Sparse Averages of Partial Sums of Fourier Series

TL;DR

This paper investigates the convergence of sparse averages of Fourier partial sums for continuous functions, identifying conditions on the sequence of indices that ensure uniform convergence, with theoretical and experimental results for various sequences.

Contribution

It provides new convergence results for specific sequences like linear, quadratic, and cubic, and offers experimental evidence for random sequences, expanding understanding of Fourier series behavior.

Findings

Convergence for linear sequences $n_k=pk$.

Experimental evidence of convergence for quadratic and cubic sequences.

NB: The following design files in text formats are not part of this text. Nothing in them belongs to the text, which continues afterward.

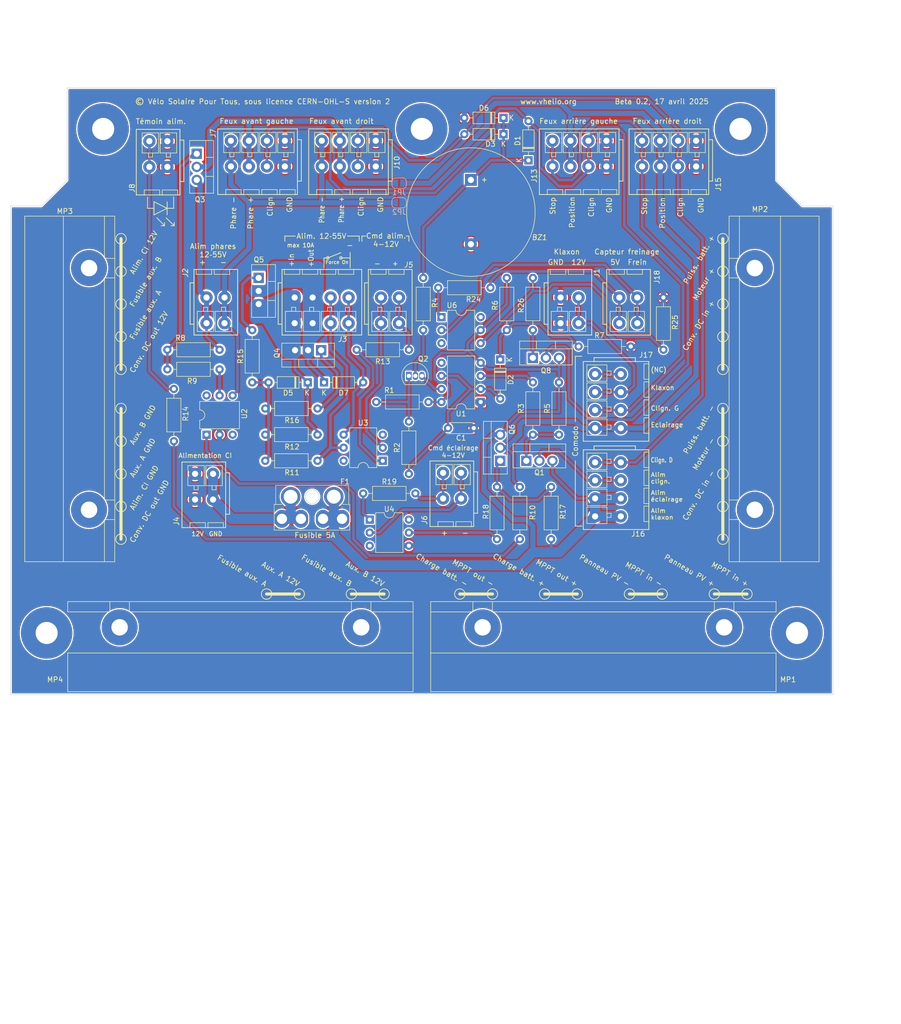
<source format=kicad_pcb>
(kicad_pcb (version 20211014) (generator pcbnew)

  (general
    (thickness 1.6)
  )

  (paper "A4")
  (layers
    (0 "F.Cu" signal)
    (31 "B.Cu" signal)
    (32 "B.Adhes" user "B.Adhesive")
    (33 "F.Adhes" user "F.Adhesive")
    (34 "B.Paste" user)
    (35 "F.Paste" user)
    (36 "B.SilkS" user "B.Silkscreen")
    (37 "F.SilkS" user "F.Silkscreen")
    (38 "B.Mask" user)
    (39 "F.Mask" user)
    (40 "Dwgs.User" user "User.Drawings")
    (41 "Cmts.User" user "User.Comments")
    (42 "Eco1.User" user "User.Eco1")
    (43 "Eco2.User" user "User.Eco2")
    (44 "Edge.Cuts" user)
    (45 "Margin" user)
    (46 "B.CrtYd" user "B.Courtyard")
    (47 "F.CrtYd" user "F.Courtyard")
    (48 "B.Fab" user)
    (49 "F.Fab" user)
    (50 "User.1" user)
    (51 "User.2" user)
    (52 "User.3" user)
    (53 "User.4" user)
    (54 "User.5" user)
    (55 "User.6" user)
    (56 "User.7" user)
    (57 "User.8" user)
    (58 "User.9" user)
  )

  (setup
    (stackup
      (layer "F.SilkS" (type "Top Silk Screen"))
      (layer "F.Paste" (type "Top Solder Paste"))
      (layer "F.Mask" (type "Top Solder Mask") (thickness 0.01))
      (layer "F.Cu" (type "copper") (thickness 0.035))
      (layer "dielectric 1" (type "core") (thickness 1.51) (material "FR4") (epsilon_r 4.5) (loss_tangent 0.02))
      (layer "B.Cu" (type "copper") (thickness 0.035))
      (layer "B.Mask" (type "Bottom Solder Mask") (thickness 0.01))
      (layer "B.Paste" (type "Bottom Solder Paste"))
      (layer "B.SilkS" (type "Bottom Silk Screen"))
      (copper_finish "None")
      (dielectric_constraints no)
    )
    (pad_to_mask_clearance 0)
    (pcbplotparams
      (layerselection 0x00010e0_ffffffff)
      (disableapertmacros false)
      (usegerberextensions false)
      (usegerberattributes true)
      (usegerberadvancedattributes true)
      (creategerberjobfile true)
      (svguseinch false)
      (svgprecision 6)
      (excludeedgelayer true)
      (plotframeref false)
      (viasonmask false)
      (mode 1)
      (useauxorigin false)
      (hpglpennumber 1)
      (hpglpenspeed 20)
      (hpglpendiameter 15.000000)
      (dxfpolygonmode true)
      (dxfimperialunits true)
      (dxfusepcbnewfont true)
      (psnegative false)
      (psa4output false)
      (plotreference true)
      (plotvalue true)
      (plotinvisibletext false)
      (sketchpadsonfab false)
      (subtractmaskfromsilk false)
      (outputformat 1)
      (mirror false)
      (drillshape 0)
      (scaleselection 1)
      (outputdirectory "")
    )
  )

  (net 0 "")
  (net 1 "GND")
  (net 2 "Net-(F1-Pad2)")
  (net 3 "Net-(D1-Pad2)")
  (net 4 "Net-(D3-Pad2)")
  (net 5 "/Phares")
  (net 6 "Net-(J1-Pad2)")
  (net 7 "/Flasher/Out")
  (net 8 "unconnected-(J17-Pad1)")
  (net 9 "/12V_5A")
  (net 10 "/Flasher/Enable")
  (net 11 "/Contacteur Phares/Input")
  (net 12 "/Contacteur Phares/GND")
  (net 13 "/Contacteur Phares/Output")
  (net 14 "Net-(D4-Pad2)")
  (net 15 "/Conv12V_In.Vbatt")
  (net 16 "/Contacteur alim./Input")
  (net 17 "/Contacteur alim./SW_On")
  (net 18 "/Contacteur alim./GND")
  (net 19 "/Contacteur alim./Cmd_GND")
  (net 20 "/Contacteur alim./Cmd_On")
  (net 21 "/Contacteur Eclairage/Cmd_On")
  (net 22 "/Contacteur Eclairage/Cmd_GND")
  (net 23 "Net-(Q4-Pad1)")
  (net 24 "Net-(Q5-Pad1)")
  (net 25 "Net-(C1-Pad1)")
  (net 26 "Net-(D2-Pad1)")
  (net 27 "Net-(D5-Pad2)")
  (net 28 "Net-(Q1-Pad1)")
  (net 29 "Net-(Q2-Pad1)")
  (net 30 "Net-(Q2-Pad2)")
  (net 31 "Net-(Q2-Pad3)")
  (net 32 "Net-(Q3-Pad1)")
  (net 33 "Net-(Q6-Pad1)")
  (net 34 "Net-(R3-Pad1)")
  (net 35 "Net-(R9-Pad2)")
  (net 36 "Net-(R10-Pad1)")
  (net 37 "Net-(R13-Pad1)")
  (net 38 "Net-(R18-Pad2)")
  (net 39 "Net-(R19-Pad1)")
  (net 40 "unconnected-(U1-Pad5)")
  (net 41 "unconnected-(U2-Pad3)")
  (net 42 "unconnected-(U2-Pad6)")
  (net 43 "unconnected-(U3-Pad3)")
  (net 44 "unconnected-(U3-Pad6)")
  (net 45 "unconnected-(U4-Pad3)")
  (net 46 "unconnected-(U4-Pad6)")
  (net 47 "/Contacteur feux stop/FeuxStop")
  (net 48 "/Contacteur feux stop/5V_Frein")
  (net 49 "/Contacteur feux stop/Signal_Frein")
  (net 50 "Net-(Q8-Pad1)")
  (net 51 "Net-(R24-Pad1)")
  (net 52 "Net-(R25-Pad1)")
  (net 53 "unconnected-(U6-Pad3)")
  (net 54 "unconnected-(U6-Pad6)")

  (footprint "circuit:Wago_221-500_SplicingConnectorHolder" (layer "F.Cu") (at 95.25 82.55 90))

  (footprint "circuit:TerminalBlock_Wago_2601-3102_1x02_P3.50mm_Vertical" (layer "F.Cu") (at 198.429997 64.77))

  (footprint "circuit:MountingHole_5mm" (layer "F.Cu") (at 87 130))

  (footprint "Resistor_THT:R_Axial_DIN0207_L6.3mm_D2.5mm_P10.16mm_Horizontal" (layer "F.Cu") (at 147.32 74.93))

  (footprint "circuit:Buzzer_25x16_12.5" (layer "F.Cu") (at 169.545 41.91 -90))

  (footprint "Package_DIP:DIP-6_W7.62mm" (layer "F.Cu") (at 163.83 68.58))

  (footprint "Diode_THT:D_DO-35_SOD27_P7.62mm_Horizontal" (layer "F.Cu") (at 140.97 81.28))

  (footprint "Resistor_THT:R_Axial_DIN0207_L6.3mm_D2.5mm_P10.16mm_Horizontal" (layer "F.Cu") (at 174.625 101.6 -90))

  (footprint "Resistor_THT:R_Axial_DIN0207_L6.3mm_D2.5mm_P10.16mm_Horizontal" (layer "F.Cu") (at 176.53 60.96 -90))

  (footprint "circuit:TO-220-3_Vertical" (layer "F.Cu") (at 140.415001 75.02 180))

  (footprint "circuit:Generic_FuseHolder_MINI" (layer "F.Cu") (at 144.475 107.805 180))

  (footprint "Resistor_THT:R_Axial_DIN0207_L6.3mm_D2.5mm_P10.16mm_Horizontal" (layer "F.Cu") (at 161.29 85.09 180))

  (footprint "Package_DIP:DIP-8_W7.62mm" (layer "F.Cu") (at 171.45 85.09 180))

  (footprint "circuit:TerminalBlock_Wago_2601-3102_1x02_P3.50mm_Vertical" (layer "F.Cu") (at 119.38 104.06 180))

  (footprint "Resistor_THT:R_Axial_DIN0207_L6.3mm_D2.5mm_P10.16mm_Horizontal" (layer "F.Cu") (at 157.48 88.9 -90))

  (footprint "Resistor_THT:R_Axial_DIN0207_L6.3mm_D2.5mm_P10.16mm_Horizontal" (layer "F.Cu") (at 163.195 62.865))

  (footprint "Resistor_THT:R_Axial_DIN0207_L6.3mm_D2.5mm_P10.16mm_Horizontal" (layer "F.Cu") (at 181.61 71.12 90))

  (footprint "Resistor_THT:R_Axial_DIN0207_L6.3mm_D2.5mm_P10.16mm_Horizontal" (layer "F.Cu") (at 179.07 111.76 90))

  (footprint "circuit:MountingHole_5mm" (layer "F.Cu") (at 98 32))

  (footprint "circuit:TerminalBlock_Wago_2601-3104_1x04_P3.50mm_Vertical" (layer "F.Cu") (at 195.920004 39.29 180))

  (footprint "circuit:TO-220-3_Vertical" (layer "F.Cu") (at 180.34 96.52))

  (footprint "Resistor_THT:R_Axial_DIN0207_L6.3mm_D2.5mm_P10.16mm_Horizontal" (layer "F.Cu") (at 110.49 78.74))

  (footprint "Diode_THT:D_DO-35_SOD27_P7.62mm_Horizontal" (layer "F.Cu") (at 137.795 81.28 180))

  (footprint "circuit:TerminalBlock_Wago_2601-3104_1x04_P3.50mm_Vertical" (layer "F.Cu") (at 213.370004 39.29 180))

  (footprint "circuit:TO-92L_Inline" (layer "F.Cu") (at 157.48 80.01))

  (footprint "circuit:MountingHole_5mm" (layer "F.Cu") (at 222 32))

  (footprint "Resistor_THT:R_Axial_DIN0207_L6.3mm_D2.5mm_P10.16mm_Horizontal" (layer "F.Cu") (at 129.54 86.36))

  (footprint "circuit:TerminalBlock_Wago_2601-3104_1x04_P3.50mm_Vertical" (layer "F.Cu") (at 133.35 39.29 180))

  (footprint "Diode_THT:D_DO-35_SOD27_P7.62mm_Horizontal" (layer "F.Cu") (at 175.895 33.02 180))

  (footprint "Resistor_THT:R_Axial_DIN0207_L6.3mm_D2.5mm_P10.16mm_Horizontal" (layer "F.Cu") (at 111.76 82.55 -90))

  (footprint "Diode_THT:D_DO-35_SOD27_P7.62mm_Horizontal" (layer "F.Cu") (at 175.26 76.835 -90))

  (footprint "Resistor_THT:R_Axial_DIN0207_L6.3mm_D2.5mm_P10.16mm_Horizontal" (layer "F.Cu") (at 181.61 81.28 -90))

  (footprint "Capacitor_THT:C_Disc_D4.3mm_W1.9mm_P5.00mm" (layer "F.Cu") (at 165.1 90.17))

  (footprint "Resistor_THT:R_Axial_DIN0207_L6.3mm_D2.5mm_P10.16mm_Horizontal" (layer "F.Cu") (at 160.274 71.12 90))

  (footprint "circuit:TerminalBlock_Wago_2601-3102_1x02_P3.50mm_Vertical" (layer "F.Cu") (at 152.055 64.77))

  (footprint "Diode_THT:D_DO-35_SOD27_P7.62mm_Horizontal" (layer "F.Cu") (at 180.75 38.1 90))

  (footprint "circuit:TerminalBlock_Wago_2601-3104_1x04_P3.50mm_Vertical" (layer "F.Cu") (at 198.7161 96.829996 -90))

  (footprint "circuit:TO-220-3_Vertical" (layer "F.Cu") (at 116.205 36.83 -90))

  (footprint "Diode_THT:D_DO-35_SOD27_P7.62mm_Horizontal" (layer "F.Cu") (at 175.895 29.845 180))

  (footprint "circuit:TerminalBlock_Wago_2601-3104_1x04_P3.50mm_Vertical" (layer "F.Cu")
    (tedit 67E5B593) (tstamp 87af2957-c7cf-4ad5-b3b0-0d3b1f7e8419)
    (at 135.255 64.77)
    (tags "Wago 2601-3104")
    (property "Sheetfile" "circuit.kicad_sch")
    (property "Sheetname" "")
    (path "/14a8bea9-2369-4417-8404-546b703c6cc5")
    (attr through_hole)
    (fp_text reference "J3" (at 8.341004 8.128 unlocked) (layer "F.SilkS")
      (effects (font (size 1 1) (thickness 0.15) italic) (justify left))
      (tstamp 75a550ee-5c56-40de-8acf-51dfdc8df774)
    )
    (fp_text value "Conn_Contacteur55V" (at 6.35 12.7 unlocked) (layer "F.Fab")
      (effects (font (size 1 1) (thickness 0.15)))
      (tstamp 0b832163-a351-433a-bb92-092f1e6d08aa)
    )
    (fp_text user "${REFERENCE}" (at -2.54 8.89 unlocked) (layer "F.Fab")
      (effects (font (size 1 1) (thickness 0.15)) (justify left))
      (tstamp 8a30490c-1e03-4c9a-b75d-5c36047969d6)
    )
    (fp_line (start 1.500004 -4.5) (end 1.500004 -5.5) (layer "F.SilkS") (width 0.12) (tstamp 042c4dc7-15da-4bf4-8443-bb77cdd2791c))
    (fp_line (start 9.900004 1.9) (end 9
... [1857439 chars truncated]
</source>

Divergence observed for exponential sequences $n_k=2^k$.

Abstract

We study convergence properties of sparse averages of partial sums of Fourier series of continuous functions. By sparse averages, we are considering an increasing sequences of integers $n_0 < n_1 < n_2 < ...$ and looking at \begin{equation*} \tilde{\sigma}_N(f)(t) = \frac{1}{N+1}\sum_{k=0}^{N}s_{n_k}(f)(t) \end{equation*} to determine the necessary conditions on the sequence $\{n_k\}$ for uniform convergence. Among our results, we find that convergence is dependent on the sequence: we give a proof of convergence for the linear case, $n_k = pk$, for $p$ a positive integer, and present strong experimental evidence for convergence of the quadratic $n_k = k^2$ and cubic $n_k = k^3$ cases, but divergence for the exponential case, $n_k = 2^k$. We also present experimental evidence that if we replace the deterministic rules above by random processes with the same asymptotic behavior then almost surely the answer is the same.